Odile la regarda par-dessus ses lunettes de lecture, une étincelle amusée dans les yeux. « Ah, Raphaël… C’est un homme un peu secret, il faut le dire. Mais il n’a jamais cherché à en faire un mystère. Il est juste… » Elle haussait les épaules, comme si elle n’avait pas les mots pour expliquer une telle énigme. « Un homme qui préfère rester dans l’ombre. C’est tout. »

Louisa sentit sa curiosité se réveiller un peu plus. « Dans l’ombre ? »

« Oui, tu sais, Raphaël a eu sa vie avant ça. Une vie… bien remplie, j’imagine. Mais il s’est retiré il y a quelques années. D’un coup. Sans prévenir personne. »

Le silence s’installa un moment. Louisa attendait plus d’informations, mais Odile était devenue soudainement laconique. C’était comme si elle avait dit ce qu’elle pouvait, et que parler davantage de Raphaël n’était pas dans les règles non écrites de la petite communauté de ce village tranquille. Mais cela ne suffisait pas à Louisa. Elle devait en savoir plus.

Les jours suivants, elle multiplia les tentatives pour en savoir davantage sur cet homme. Lors de ses promenades solitaires, elle s’aventura dans le petit café du coin, là où les gens se retrouvaient pour échanger les dernières nouvelles du village. Elle s’assit à une table, attendant l’opportunité d’entendre quelque chose qui pourrait enfin expliquer ce mystère.

Un groupe de femmes âgées sirotait leur thé à une table voisine, et Louisa, dissimulée derrière une tasse, les écouta discrètement.

« Raphaël Belmont, » dit une voix, une vieille femme avec des cheveux blancs et une voix rauque. « Ce n’est pas un homme comme les autres. Pas un villageois, malgré tout ce qu'il veut faire croire. Cet homme était un géant du monde des affaires. »

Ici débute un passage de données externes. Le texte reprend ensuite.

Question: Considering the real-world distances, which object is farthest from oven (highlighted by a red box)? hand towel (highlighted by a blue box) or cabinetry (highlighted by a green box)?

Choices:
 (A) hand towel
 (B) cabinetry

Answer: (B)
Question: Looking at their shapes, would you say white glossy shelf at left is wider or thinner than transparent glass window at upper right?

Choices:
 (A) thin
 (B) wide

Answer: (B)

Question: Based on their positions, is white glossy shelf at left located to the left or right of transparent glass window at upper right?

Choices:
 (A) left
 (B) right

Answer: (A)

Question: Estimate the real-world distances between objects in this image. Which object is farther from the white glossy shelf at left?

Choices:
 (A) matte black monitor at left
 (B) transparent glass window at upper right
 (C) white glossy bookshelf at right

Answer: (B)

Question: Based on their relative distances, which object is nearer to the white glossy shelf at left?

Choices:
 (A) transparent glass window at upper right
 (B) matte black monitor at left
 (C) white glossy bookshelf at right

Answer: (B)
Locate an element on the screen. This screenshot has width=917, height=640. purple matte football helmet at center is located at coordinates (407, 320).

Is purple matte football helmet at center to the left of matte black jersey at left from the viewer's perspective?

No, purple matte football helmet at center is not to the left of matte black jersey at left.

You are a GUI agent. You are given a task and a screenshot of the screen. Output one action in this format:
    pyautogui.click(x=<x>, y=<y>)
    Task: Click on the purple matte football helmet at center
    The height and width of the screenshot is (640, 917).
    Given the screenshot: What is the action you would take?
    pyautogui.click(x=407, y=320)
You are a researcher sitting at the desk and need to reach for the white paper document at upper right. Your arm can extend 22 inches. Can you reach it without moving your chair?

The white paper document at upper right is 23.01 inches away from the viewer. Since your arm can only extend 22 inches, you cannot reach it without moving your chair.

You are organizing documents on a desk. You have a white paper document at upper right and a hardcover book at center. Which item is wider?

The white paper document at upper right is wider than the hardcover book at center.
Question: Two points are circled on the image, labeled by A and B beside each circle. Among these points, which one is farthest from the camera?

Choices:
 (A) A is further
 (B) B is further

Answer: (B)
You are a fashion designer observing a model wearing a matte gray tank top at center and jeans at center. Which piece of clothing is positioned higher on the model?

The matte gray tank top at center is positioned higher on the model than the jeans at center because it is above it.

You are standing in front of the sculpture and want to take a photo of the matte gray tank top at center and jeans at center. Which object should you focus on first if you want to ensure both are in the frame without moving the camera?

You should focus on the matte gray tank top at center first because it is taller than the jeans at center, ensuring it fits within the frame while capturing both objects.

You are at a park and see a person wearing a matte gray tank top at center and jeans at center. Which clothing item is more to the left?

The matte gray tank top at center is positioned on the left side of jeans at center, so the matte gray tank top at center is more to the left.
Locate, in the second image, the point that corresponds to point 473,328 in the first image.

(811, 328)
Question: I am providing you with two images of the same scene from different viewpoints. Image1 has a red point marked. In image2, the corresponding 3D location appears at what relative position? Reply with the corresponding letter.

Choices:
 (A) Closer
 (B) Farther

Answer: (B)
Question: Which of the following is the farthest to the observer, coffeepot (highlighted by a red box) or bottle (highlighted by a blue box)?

« Ah, je savais bien qu’il y avait quelque chose de spécial chez lui ! » répondit une autre, en posant son thé. « Il n’est pas qu’un ermite comme il voudrait qu’on croie. Avant, c’était un magnat. L’un des plus puissants. Il a bâti un empire, une vraie fortune, et d’un jour à l’autre, il a tout laissé tomber. Il est parti dans les montagnes, et plus personne ne l’a revu pendant des années. Certains disent qu’il a eu des problèmes… mais personne ne sait vraiment. »

Louisa sentit un frisson parcourir son dos. Ces histoires qu’elle entendait ne faisaient qu’alimenter son impression qu’il y avait bien plus derrière cet homme. Pourquoi cet isolement soudain ? Et quels problèmes pouvait-il bien avoir pour se retirer de tout cela ? Elle avait besoin de réponses.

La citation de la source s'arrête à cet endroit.